Manpower development, skills acquisition, knowledge, goals of tertiary education

The goals of tertiary education as stipulated in the Nigeria Education Policy document are among other things, to contribute to national development through high level manpower training and to develop the intellectual capacity of individuals to understand and appreciate ...


The goals of tertiary education as stipulated in the Nigeria Education Policy document are among other things, to contribute to national development through high level manpower training and to develop the intellectual capacity of individuals to understand and appreciate their local and external environment. 
It involves the acquisition of both physical and intellectual skills, which enable individuals to be self-reliant and useful members of society. As such, the major role of tertiary education through its institutions is that of manpower development or human capital, which involves the task of inculcating the skills, aptitude, attitude, knowledge, morals, values and creative ability.
“They are also expected to promote research and contribute to the development of the host communities. In achieving these roles, there is need for effective teaching and learning, research development culture, effective staff development programs and dissemination of knowledge in Nigeria’s tertiary institutions.
These were the position of the Executive Secretary, Tertiary Education Trust Fund (TETFund), Arc. Sonny S.T. Echono.
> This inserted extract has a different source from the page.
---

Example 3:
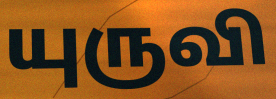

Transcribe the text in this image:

He spoke recently at the 18th Convocation Lecture of Enugu State University of Science and Technology, Enugu, Enugu State.
In a lecture titled, Education, Research and Human Development in Nigeria: The Challenges and Missing Link, Echono maintained that when properly harnessed, education, research and development represent a triple helix for advancing the frontiers of institutional and national development.
He added that the critical positions of education and research in sustainable development underscore the basic reason for inter and intra-regional collaborations among researchers.
According to the TETFund boss, research in higher institutions is necessary to enhance the institutions’ image and reputation as well as contribute to the indigenous knowledge base.
He said: “Good and effective research generated and incubated in our tertiary educational institutions will not only solve societal problems but also attract the attention of industry.  The latter, with the support of the government, will translate the products of research to goods and services to be consumed by citizens. 
“The end result is a higher standard of living and shared prosperity for all.  The added bonus will be the increased relevance of academic and research institutions to sustainable natural developments.”
Speaking on the nexus between education, research and human capital development, Echono noted that whether basic, applied or experimental, research and development are symbiotic and mutually reinforcing. 
According to him, important qualitative changes and improvements that had taken place in the labour force were the result of the impact of formal education that resulted in an increase in productivity levels.
“In recent times, knowledge and advanced skills remain critical determinants of a nation’s economic growth and standard of living, especially as the outcomes of learning are transformed into goods and services, greater institutional capacity, a more effective public sector and stronger civil society.
“According to a report of the World Bank, higher education is instrumental in fostering growth, reducing poverty and boosting shared prosperity. The report maintains that higher education benefits not only the individual but the entire educational system. Tertiary education is considered the highest level of education and critical to human capacity or capital development”, he said.
Echono however decried the challenges of research in Nigerian universities and higher institutions. He noted that in the post-colonial period, many countries in Africa, including Nigeria, believed that higher education was a leading instrument that would promote development.
“The founding fathers of the new African states had clearly understood what role higher education could play in the newly created countries. The year 1960 when Nigeria became independent was declared the year of Africa and referred to as the development decade and the role universities as drivers of development was made clear and this led to the establishment of national universities in several countries including Nigeria.
“Years later, it was argued that universities across Africa did nothing to change the narrative in terms of the development of their respective countries. In the 1990’s and 2000’s efforts were made to revitalize the role of higher education in the development of the African continent. It was in 2009 that the Association of African Universities organized a conference in Abuja, Nigeria, with a theme, ‘Sustainable Development in Africa: The Role of Higher Education’.
He frowned that the 1980’s and 1990’s saw an uncoordinated expansion of higher education in Nigeria with absent or decayed infrastructure, deteriorating work conditions and declining academic standards, which consequently,  weakened both the capacity for research and knowledge production.
To overcome the challenges, Echono called for a clear-cut philosophy and goal for sustainable development of the Nigeria, according research the seriousness and attention it deserves as well as addressing frequent disruption of academic calender.